> _Document section_
════════════════════
Tom Johnson sits among some of his boats and boat molds which he has made and stores behind his house in Kernville, Calif. Photo: Dan Ocampo

Tom Johnson sits among some of his boats and boat molds which he has made and stores behind his house in Kernville, Calif. Photo: Dan Ocampo

Tom Johnson, a legendary kayaking innovator, U.S. Olympic Slalom coach and member of the International Whitewater Hall of Fame, died Aug. 23 in Kernville, California. Johnson was known as the father of the plastic kayak for his central role in the development of the durable polyethylene kayaks that revolutionized river-running in the 1970s. In tribute to this humble river genius, we offer this profile which first ran in our December, 2009 “Innovators” issue. RIP.

By Eugene Buchanan

“Plastics,” Mr. McGuire told Ben Braddock in 1967’s The Graduate.

No one needed to tell that to Tom Johnson. The L.A. fireman became the National K-1 Wildwater Champion the same year The Graduate came out. Six years later, his rotomolded plastic Hollowform kayak turned paddling on its head as surely as Mrs. Robinson did poor Benjamin.
════════════════════
> _Direction 1_
Transcribe the passage of the Tom Johnson tribute from "No one needed" up to and including "did poor Benjamin.".

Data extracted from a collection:
════════════════════
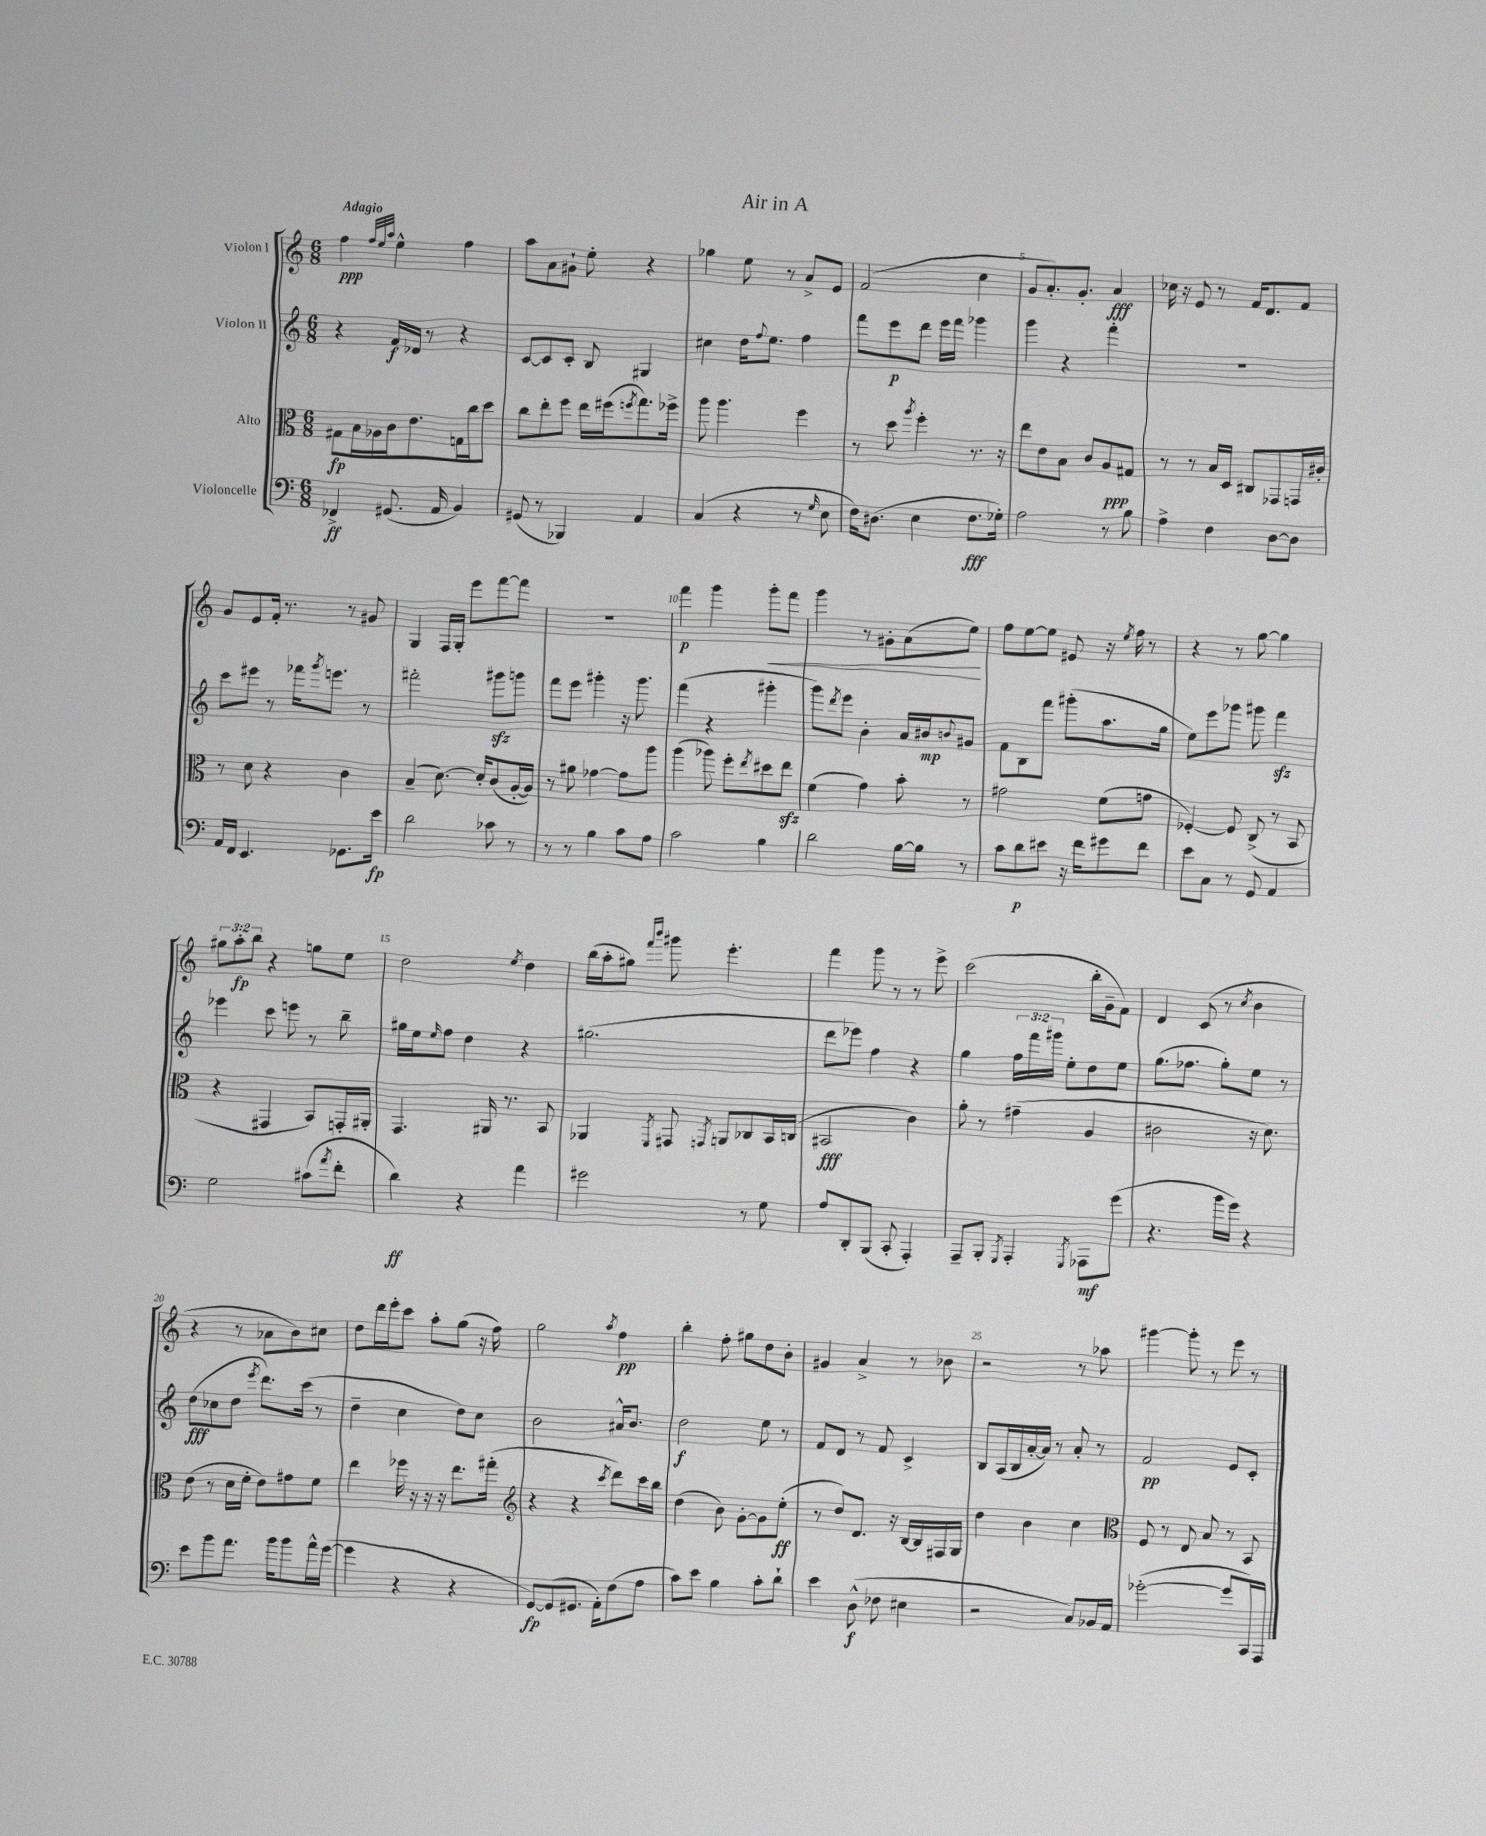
\header { title = "Air in A" }
<<
\new StaffGroup <<
\new Staff = "s0" \with { instrumentName = "Violon I" } {
    \clef treble \key c \major \numericTimeSignature \time 6/8 \override Staff.TupletNumber.text = #tuplet-number::calc-fraction-text \tempo "Adagio"
    f''4\ppp \grace { f''32 e''32 a''32 } e''4-^ f''4 |
    a''8 a'8 gis'8-! e''8-. r4 |
    ges''4 e''8 r8 a'8-> e'8 |
    f'2( c''4 |
    g'8 a'8.-.) g'8.-. a'4\fff |
    ces''16 r16 e'8 r8 f'16 d'8. f'8 |
    g'8 e'8 f'16-. r8. r8 gis'8 |
    g4 f16 g16-. e'''8 f'''8~ f'''8 |
    R2. |
    f'''4\p g'''4 g'''8-.\< f'''8 |
    g'''4 r8 gis'8-. a'8( e''8\!) |
    f''8 e''8~ e''8 eis'8 r16 \acciaccatura { e''8 } f''16 r8 |
    r4 r8 g''8~ g''4 |
    \tuplet 3/2 { gis''8 a''8-.\fp b''8 } r4 g''8 e''8 |
    d''2 \acciaccatura { e''8 } d''4 |
    b''16( a''16-. gis''8) \grace { f'''16 b'''16 } gis'''8 e'''4.-. |
    f'''4 g'''8 r8 r8 e'''8-> |
    c'''2( b''16-. g'16-- f'8) |
    d'4 c'8( r8 \acciaccatura { c''8 } b'4 |
    r4 r8 aes'8 b'8) cis''8 |
    d''8 d'''16 e'''16-. c'''8 a''8-. g''8( r16 f''16) |
    g''2 \acciaccatura { a''8 } f''4\pp |
    b''4-. f''8-. gis''8 d''8 b'8-. |
    gis'4 a'4-> r8 bes'8 |
    r2 r8 aes''8 |
    gis'''4~ gis'''8-. r8 e'''8 r8 \bar "|." |
}
\new Staff = "s1" \with { instrumentName = "Violon II" } {
    \clef treble \key c \major \numericTimeSignature \time 6/8 \override Staff.TupletNumber.text = #tuplet-number::calc-fraction-text
    r4 f'16\f des'16 r8 r4 |
    c'8~ c'8 c'8-. b8 gis4 |
    cis''4 d''16 \appoggiatura { f''8 } e''8. f''4 |
    f'''8 e'''8\p d'''8 e'''16 f'''16 ges'''4 |
    g'''4 r4 f'''4-. |
    R2. |
    c'''8 eis'''8 r8 fes'''16 \acciaccatura { g'''8 } e'''8. r8 |
    fis'''2-. gis'''8\sfz g'''8 |
    f'''8 e'''8 gis'''4-. r16 gis'''8. |
    f'''4( r4 gis'''4-. |
    g'''8) \acciaccatura { d'''8 } e'''8 b'4-. a'16 bis'16\mp \appoggiatura { b'8 } gis'8 |
    f'8 b8 f'''8 gis'''8-.( a''8. g''16 |
    e''8) e'''8 ges'''8 gis'''8 f'''4\sfz |
    ees'''4 c'''8 e'''8 r8 b''8-- |
    gis''16 e''16 \grace { e''16 } f''8 d''4 r4 |
    gis''2.( |
    d'''8 ees'''8) f''4 r4 |
    g''4 \tuplet 3/2 { f''16 f'''16 gis'''16 } e''8-. d''8 e''8 |
    g''8.( fes''8. g''8-.) e''8 r8 |
    d''8\fff( ces''8 d''8 \acciaccatura { e'''8 } d'''8.) c'''16( r8 |
    d''4-- c''4 d''8) c''8 |
    b'2 ais'16-^ b'8. |
    d''2\f e''8 r8 |
    f'8 d'8 r8 f'8 c'4-> |
    b8 a16( b16 a'16~-. a'16) r8 a'8-. r8 |
    f'2\pp e'8 c'8-. \bar "|." |
}
\new Staff = "s2" \with { instrumentName = "Alto" } {
    \clef alto \key c \major \numericTimeSignature \time 6/8
    gis8\fp b16 aes16 c'16 e'8. g16 c''16 d''8 |
    c''8 e''8-. f''8 e''16 fis''16( \acciaccatura { f''8 } g''8.) fes''16-> |
    a''8 a''4. f''4 |
    r8 d''8 \acciaccatura { a''8 } f''4-. r8. r16 |
    e''8 e'8 b8 c'8 a8\ppp gis8 |
    r8 r8 b16 d16 cis8 ges,8 g,16 cis'16-. |
    r8 d'8 r4 c'4 |
    b4--( d'8.~) d'16-. c'8( a16~-. a16) |
    r8 ais'8 ges'4~ ges'8 a''8 |
    a''4( aes''8) f''8-. \acciaccatura { e''8 } dis''8 e''8\sfz |
    f'4( g'4) b'8-. r8 |
    gis'2 f'8( g'8 |
    fes4~-.) fes8 c8->( r8 b,8 |
    r4 gis,4 b,8) g,16-. ais,16-. |
    g,4. ais,16 r8. b,8 |
    aes,4 \acciaccatura { f,8 } gis,8 \acciaccatura { g,8 } a,8 ces8 b,16 c16( |
    bis,2\fff c'4) |
    a'8-. r8 gis'4--( a4 |
    cis'2 r16 d'8.) |
    e'8( r8 d'16 f'16-. e'8) gis'8 f'8 |
    e''4 fes''16 r16 r16 r16 e''8. gis''16-.( |
    \clef treble r4 r4 \acciaccatura { c'''8 } d'''8) c'''16 b''16 |
    d''4( b'8) g'8~-. g'8 e''8-.\ff( |
    r8 d''8) d'8. r16 b16~ b16 fis16 g16 |
    d''4 b'4 c''4 |
    \clef alto f8 r8 e8 b8 r8 b,8 \bar "|." |
}
\new Staff = "s3" \with { instrumentName = "Violoncelle" } {
    \clef bass \key c \major \numericTimeSignature \time 6/8
    fes,4->\ff gis,8.( a,16 b,4) |
    gis,8( r8 bes,,4) a,4 |
    c4( r4 r8 \grace { g16 } e8 |
    f16) dis8.( e4 f8.\fff ges16-.) |
    a2 r8 b8 |
    a4-> f4 d8~ d8 |
    a,16 f,16 e,4. ges,8. e'16\fp |
    d'2 ces'8 r8 |
    r8 r8 b4 c'8 a8 |
    c'2 b4 |
    d'2 b16~ b16 r8 |
    c'8 d'8\p eis'8 r16 f'16 gis'8 f'8 |
    e'8 c8 r8 g,8 a,4 |
    g2 cis'8( \acciaccatura { a'8 } f'8-. |
    d'4\ff) r4 a'4 |
    gis'2 r8 g8 |
    a8 d,8-. b,,8( c,8-. a,,4-.) |
    a,,8-- b,,8-. \acciaccatura { g,,8 } a,,4-. \acciaccatura { g,,8 } aes,,8\mf g'8( |
    r4. b'16 g'16) r4 |
    e'8 b'8 a'8. b'16 b'8 a'16-^ g'16~( |
    g'4 r4 r4 |
    g,8~\fp) g,8( gis,8. a,16-.) f8( a8 |
    c'8) e'8 b4 c'8-. d'8-! |
    e'4 d8-^\f( fes8 eis4 |
    r2 c8) bes,16 a,16 |
    ges'2~-.( ges'8 c,16) a,,16 \bar "|." |
}
>>
>>
\layout { \context { \Score \override BarNumber.break-visibility = ##(#f #t #t) barNumberVisibility = #(every-nth-bar-number-visible 5) } }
════════════════════
> _Direction 2_
Restate the listing word for word, from its start up to and including the line with "r4 f'16\f des'16 r8 r4 |", leaving out the pictures.

> _Written reply 1_
No one needed to tell that to Tom Johnson. The L.A. fireman became the National K-1 Wildwater Champion the same year The Graduate came out. Six years later, his rotomolded plastic Hollowform kayak turned paddling on its head as surely as Mrs. Robinson did poor Benjamin.

> _Written reply 2_
\header { title = "Air in A" }
<<
\new StaffGroup <<
\new Staff = "s0" \with { instrumentName = "Violon I" } {
    \clef treble \key c \major \numericTimeSignature \time 6/8 \override Staff.TupletNumber.text = #tuplet-number::calc-fraction-text \tempo "Adagio"
    f''4\ppp \grace { f''32 e''32 a''32 } e''4-^ f''4 |
    a''8 a'8 gis'8-! e''8-. r4 |
    ges''4 e''8 r8 a'8-> e'8 |
    f'2( c''4 |
    g'8 a'8.-.) g'8.-. a'4\fff |
    ces''16 r16 e'8 r8 f'16 d'8. f'8 |
    g'8 e'8 f'16-. r8. r8 gis'8 |
    g4 f16 g16-. e'''8 f'''8~ f'''8 |
    R2. |
    f'''4\p g'''4 g'''8-.\< f'''8 |
    g'''4 r8 gis'8-. a'8( e''8\!) |
    f''8 e''8~ e''8 eis'8 r16 \acciaccatura { e''8 } f''16 r8 |
    r4 r8 g''8~ g''4 |
    \tuplet 3/2 { gis''8 a''8-.\fp b''8 } r4 g''8 e''8 |
    d''2 \acciaccatura { e''8 } d''4 |
    b''16( a''16-. gis''8) \grace { f'''16 b'''16 } gis'''8 e'''4.-. |
    f'''4 g'''8 r8 r8 e'''8-> |
    c'''2( b''16-. g'16-- f'8) |
    d'4 c'8( r8 \acciaccatura { c''8 } b'4 |
    r4 r8 aes'8 b'8) cis''8 |
    d''8 d'''16 e'''16-. c'''8 a''8-. g''8( r16 f''16) |
    g''2 \acciaccatura { a''8 } f''4\pp |
    b''4-. f''8-. gis''8 d''8 b'8-. |
    gis'4 a'4-> r8 bes'8 |
    r2 r8 aes''8 |
    gis'''4~ gis'''8-. r8 e'''8 r8 \bar "|." |
}
\new Staff = "s1" \with { instrumentName = "Violon II" } {
    \clef treble \key c \major \numericTimeSignature \time 6/8 \override Staff.TupletNumber.text = #tuplet-number::calc-fraction-text
    r4 f'16\f des'16 r8 r4 |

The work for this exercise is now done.